À ces soucis techniques s’ajoutent d’autres éléments qui viennent briser l’effet de suspension d’incrédulité. Les textes sont écrits dans des polices modernes ultra-utilisées, leurs emplacements ne font aucun sens et leurs découvertes sont donc artificielles et bien sûr prétextes pour tenter de porter le joueur sans que ne soit fait aucun réel effort derrière pour transcrire dans le décor ou dans l’atmosphère les désespoirs et les quotidiens décrits. À cela, on pourrait également se plaindre d’un héros messager sans voix ni personnalité qui n’imprime jamais, des séquences globalement répétitives et des tentatives d’importer des séquences poétiques qui sentent la copie ChatGPT de Journey, The Last Guardian ou Shadow of The Colossus.

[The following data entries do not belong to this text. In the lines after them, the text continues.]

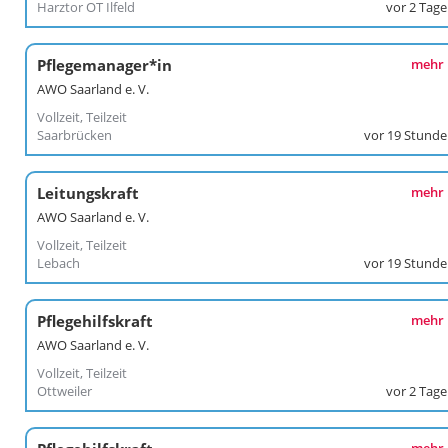
Harztor OT Ilfeld
vor 2 Tag
Pflegemanager*in
mehr
AWO Saarland e. V.
Vollzeit, Teilzeit
Saarbrücken
vor 19 Stund
Leitungskraft
mehr
AWO Saarland e. V.
Vollzeit, Teilzeit
Lebach
vor 19 Stund
Pflegehilfskraft
mehr
AWO Saarland e. V.
Vollzeit, Teilzeit
Ottweiler
vor 2 Tag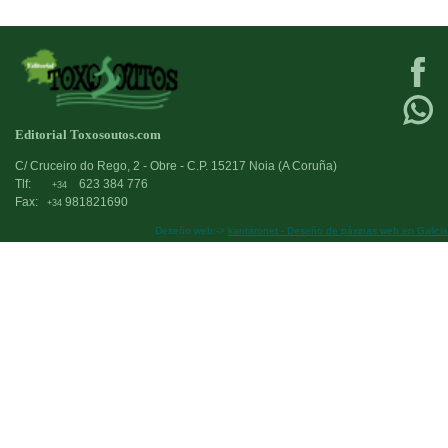
Editorial Toxosoutos.com
C/ Cruceiro do Rego, 2 - Obre - C.P. 15217 Noia (A Coruña)
Tlf:
623 384 776
+34
Fax:
981821690
+34
Deseño web:->
kantaronet - Deseño de páxinas web en Galicia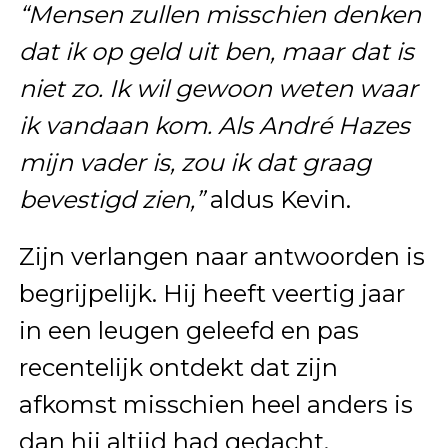
“Mensen zullen misschien denken
dat ik op geld uit ben, maar dat is
niet zo. Ik wil gewoon weten waar
ik vandaan kom. Als André Hazes
mijn vader is, zou ik dat graag
bevestigd zien,”
aldus Kevin.
Zijn verlangen naar antwoorden is
begrijpelijk. Hij heeft veertig jaar
in een leugen geleefd en pas
recentelijk ontdekt dat zijn
afkomst misschien heel anders is
dan hij altijd had gedacht.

Jusant est un jeu frustrant car inachevé. Le meilleur qu’il laisse percevoir est d’une sincérité et d’une beauté admirables et l’on sent un travail porté par de réelles ambitions d’écritures poétiques et cohérentes. Même la jolie et émouvante fin, bien qu’harmonieuse, ne parvient pas à compenser totalement ces défauts. Elle clôt une expérience qui, malgré ses moments de grâce, se voit ternie par des choix de conception et des problèmes techniques qui entravent l’immersion et la fluidité du jeu. Ainsi, Jusant semble réserver ses plus belles nouvelles vagues à une mer en jusant. C’est beau mais c’est trop loin pour être pleinement dedans.